L'avocat David Snead, qui s'est récemment exprimé à propos des questions légales autour du Cloud Computing à la conférence et exposition Sys-Con's Cloud Computing à New York, prévient qu'Amazon a des temps de panne significatifs, mais que les clients ont du mal à obtenir gain de cause. « Amazon n'assurera pas derrière son produit », explique David Snead. « En réalité, ils ne font pas vraiment de garantie. »

Comment puis-je m'assurer que mes données sont en sécurité ?
La sécurité des données dans le Cloud n'est pas un problème trivial. Les vendeurs de stockage en ligne tels que The Linkup et Carbonite ont perdu des données, et n'ont pas été capables de les récupérer pour leurs clients.

Il y a ensuite le risque que des données sensibles tombent entre de mauvaises mains. Avant de signer avec le moindre vendeur de Cloud, les clients devraient poser des questions à propos des pratiques en matière de sécurité des données, bien étudier les contrats de niveaux de services, et s'assurer qu'ils ont la possibilité de chiffrer leurs données, autant en transit qu'au repos.

Comment puis-je m'assurer que mes applications tournent avec le même niveau de performances si je fais le choix d'un fournisseur de Cloud ?
Avant de choisir un vendeur de Cloud, faites bien attention en examinant le contrat de niveau de services, assurez vous de bien comprendre ce qu'il garantit et ce qu'il ne garantit pas, et parcourez bien toutes les données accessibles publiquement. Amazon, par exemple, tient à jour un tableau de bord qui montre l'état de fonctionnement des différents services, et un historique.

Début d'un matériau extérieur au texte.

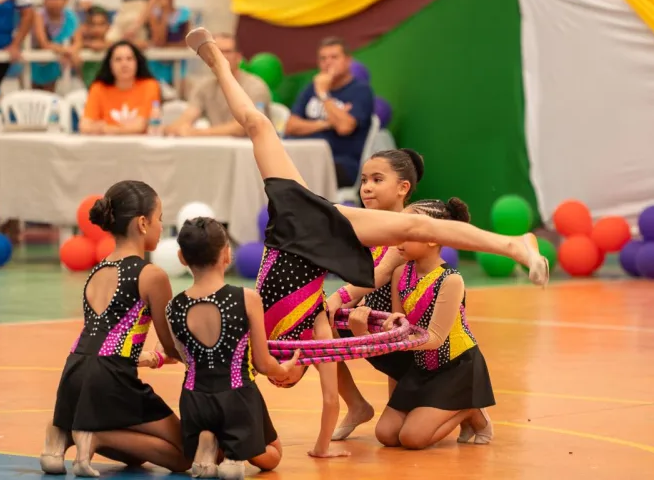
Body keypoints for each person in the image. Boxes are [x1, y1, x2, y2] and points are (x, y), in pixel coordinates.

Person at [184, 26, 547, 457]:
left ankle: (515, 244)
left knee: (259, 126)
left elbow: (226, 364)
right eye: (287, 378)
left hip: (288, 225)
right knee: (416, 229)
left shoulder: (254, 334)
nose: (282, 378)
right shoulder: (311, 330)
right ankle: (220, 64)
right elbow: (323, 394)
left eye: (279, 379)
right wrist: (319, 445)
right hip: (315, 237)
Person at [39, 180, 190, 477]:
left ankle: (62, 435)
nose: (161, 226)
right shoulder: (152, 275)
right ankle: (94, 435)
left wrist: (152, 356)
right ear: (143, 223)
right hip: (112, 377)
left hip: (74, 371)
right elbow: (173, 345)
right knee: (187, 455)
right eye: (160, 218)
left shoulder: (97, 270)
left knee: (134, 458)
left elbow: (105, 334)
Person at [165, 217, 300, 478]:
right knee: (272, 455)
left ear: (182, 257)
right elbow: (262, 363)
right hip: (237, 396)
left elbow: (185, 357)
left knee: (213, 424)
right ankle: (234, 454)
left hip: (195, 400)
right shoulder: (246, 298)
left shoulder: (173, 307)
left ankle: (211, 442)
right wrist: (284, 369)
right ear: (227, 254)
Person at [375, 198, 495, 450]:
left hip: (456, 366)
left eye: (408, 233)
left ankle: (471, 408)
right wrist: (382, 329)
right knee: (386, 434)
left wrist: (397, 342)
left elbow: (435, 338)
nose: (399, 239)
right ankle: (448, 409)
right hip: (422, 366)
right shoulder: (401, 272)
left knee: (412, 438)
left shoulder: (450, 280)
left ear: (431, 238)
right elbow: (400, 324)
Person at [327, 148, 424, 441]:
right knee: (317, 326)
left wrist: (337, 298)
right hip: (382, 327)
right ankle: (356, 404)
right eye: (364, 180)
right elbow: (359, 282)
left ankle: (467, 408)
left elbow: (378, 275)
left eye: (377, 179)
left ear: (402, 188)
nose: (366, 187)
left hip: (415, 336)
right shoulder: (366, 230)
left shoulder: (411, 228)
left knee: (393, 436)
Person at [285, 37, 374, 187]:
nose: (328, 62)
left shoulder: (360, 91)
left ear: (348, 61)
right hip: (305, 156)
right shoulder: (310, 87)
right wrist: (327, 123)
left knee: (292, 174)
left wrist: (323, 94)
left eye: (334, 57)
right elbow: (291, 126)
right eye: (323, 58)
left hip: (339, 163)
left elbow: (344, 127)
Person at [162, 33, 271, 138]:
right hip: (219, 149)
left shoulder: (255, 86)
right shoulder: (205, 87)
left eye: (227, 51)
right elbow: (186, 118)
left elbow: (245, 127)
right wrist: (171, 129)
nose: (221, 56)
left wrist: (197, 133)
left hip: (251, 151)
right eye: (216, 51)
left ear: (238, 56)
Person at [80, 40, 161, 135]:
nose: (124, 64)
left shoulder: (150, 86)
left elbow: (139, 127)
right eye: (118, 59)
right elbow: (84, 126)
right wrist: (123, 129)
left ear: (137, 63)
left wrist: (104, 128)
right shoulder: (98, 88)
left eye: (129, 59)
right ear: (109, 64)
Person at [31, 0, 82, 92]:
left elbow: (78, 42)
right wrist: (66, 51)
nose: (54, 1)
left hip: (58, 62)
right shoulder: (39, 16)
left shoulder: (71, 16)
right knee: (37, 93)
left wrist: (72, 51)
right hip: (38, 63)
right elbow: (44, 43)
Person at [146, 0, 191, 85]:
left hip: (177, 66)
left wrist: (167, 46)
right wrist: (165, 13)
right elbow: (159, 41)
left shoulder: (184, 13)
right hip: (156, 67)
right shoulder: (153, 14)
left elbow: (187, 42)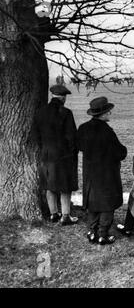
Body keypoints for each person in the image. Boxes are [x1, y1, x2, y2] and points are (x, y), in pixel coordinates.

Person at [77, 97, 127, 245]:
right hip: (107, 174)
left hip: (90, 174)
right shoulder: (107, 132)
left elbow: (79, 146)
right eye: (108, 112)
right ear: (103, 114)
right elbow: (120, 153)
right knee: (107, 204)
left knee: (92, 202)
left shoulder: (83, 128)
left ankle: (91, 232)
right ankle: (102, 235)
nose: (110, 114)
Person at [32, 84, 78, 225]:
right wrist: (73, 151)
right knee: (65, 186)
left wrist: (44, 148)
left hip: (46, 155)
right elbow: (72, 137)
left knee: (49, 185)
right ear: (63, 98)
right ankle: (65, 216)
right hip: (64, 156)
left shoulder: (40, 112)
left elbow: (35, 135)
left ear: (52, 96)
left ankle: (53, 214)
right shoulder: (66, 113)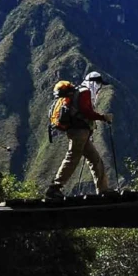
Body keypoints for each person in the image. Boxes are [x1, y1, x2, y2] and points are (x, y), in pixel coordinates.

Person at [45, 71, 114, 199]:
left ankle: (104, 190)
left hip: (80, 132)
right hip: (79, 132)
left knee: (95, 160)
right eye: (99, 84)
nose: (99, 87)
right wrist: (103, 117)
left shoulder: (78, 91)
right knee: (73, 157)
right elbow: (86, 112)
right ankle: (54, 188)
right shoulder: (85, 92)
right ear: (95, 83)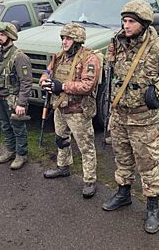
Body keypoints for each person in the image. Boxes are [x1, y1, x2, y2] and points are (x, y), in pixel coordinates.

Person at [101, 0, 159, 234]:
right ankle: (123, 193)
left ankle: (152, 206)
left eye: (131, 22)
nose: (126, 26)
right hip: (119, 116)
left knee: (148, 164)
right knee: (123, 158)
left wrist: (155, 97)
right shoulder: (116, 44)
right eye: (124, 21)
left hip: (144, 120)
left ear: (143, 24)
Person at [40, 23, 100, 198]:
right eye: (63, 38)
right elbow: (47, 71)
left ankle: (90, 180)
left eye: (68, 38)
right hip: (60, 107)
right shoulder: (59, 56)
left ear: (77, 40)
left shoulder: (89, 58)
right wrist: (44, 81)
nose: (64, 42)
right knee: (61, 140)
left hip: (79, 111)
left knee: (86, 147)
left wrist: (63, 86)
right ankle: (63, 166)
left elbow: (88, 85)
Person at [0, 22, 32, 170]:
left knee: (18, 127)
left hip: (12, 99)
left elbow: (26, 82)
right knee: (5, 125)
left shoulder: (19, 57)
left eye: (2, 35)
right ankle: (10, 150)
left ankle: (21, 154)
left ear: (10, 36)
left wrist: (21, 103)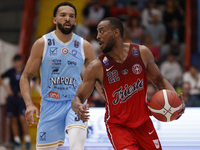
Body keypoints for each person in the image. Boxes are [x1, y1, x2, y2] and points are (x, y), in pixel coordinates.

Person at [71, 17, 185, 150]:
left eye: (102, 31)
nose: (98, 36)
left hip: (144, 123)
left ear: (116, 32)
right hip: (118, 126)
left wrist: (176, 101)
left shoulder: (141, 52)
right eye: (97, 32)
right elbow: (78, 97)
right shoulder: (96, 67)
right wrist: (77, 106)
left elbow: (160, 80)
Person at [20, 2, 96, 150]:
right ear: (55, 20)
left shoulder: (84, 46)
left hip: (75, 102)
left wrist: (109, 98)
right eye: (63, 15)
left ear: (75, 21)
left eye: (71, 16)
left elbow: (96, 77)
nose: (67, 18)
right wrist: (29, 105)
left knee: (77, 147)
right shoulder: (42, 43)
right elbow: (25, 77)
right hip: (49, 105)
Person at [0, 54, 31, 150]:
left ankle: (27, 140)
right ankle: (17, 141)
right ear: (14, 62)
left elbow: (36, 79)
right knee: (13, 119)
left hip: (21, 99)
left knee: (22, 118)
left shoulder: (26, 70)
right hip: (12, 98)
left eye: (19, 61)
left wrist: (26, 91)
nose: (17, 63)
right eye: (15, 61)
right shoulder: (11, 71)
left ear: (22, 61)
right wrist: (6, 88)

Il y aura toujours des latences sur le réseau avec un service de Cloud, rendant les applications plus lentes que si elles tournaient sur votre propre centre informatique. Mais de nombreux vendeurs tiers, comme RightScale, mettent au point des services supplémentaires au Cloud pour s'assurer que les applications évoluent et fonctionnent bien.

Mais l'impact de cette latence sur les performances est « quasiment négligeable aujourd'hui », selon Thorsten von Eicken, directeur technique de RightScale. Les plus grosses entreprises étant déjà réparties entre plusieurs pays, les utilisateurs auront affaire avec cette latence, que les applications tournent dans le Cloud ou dans un centre informatique d'entreprise.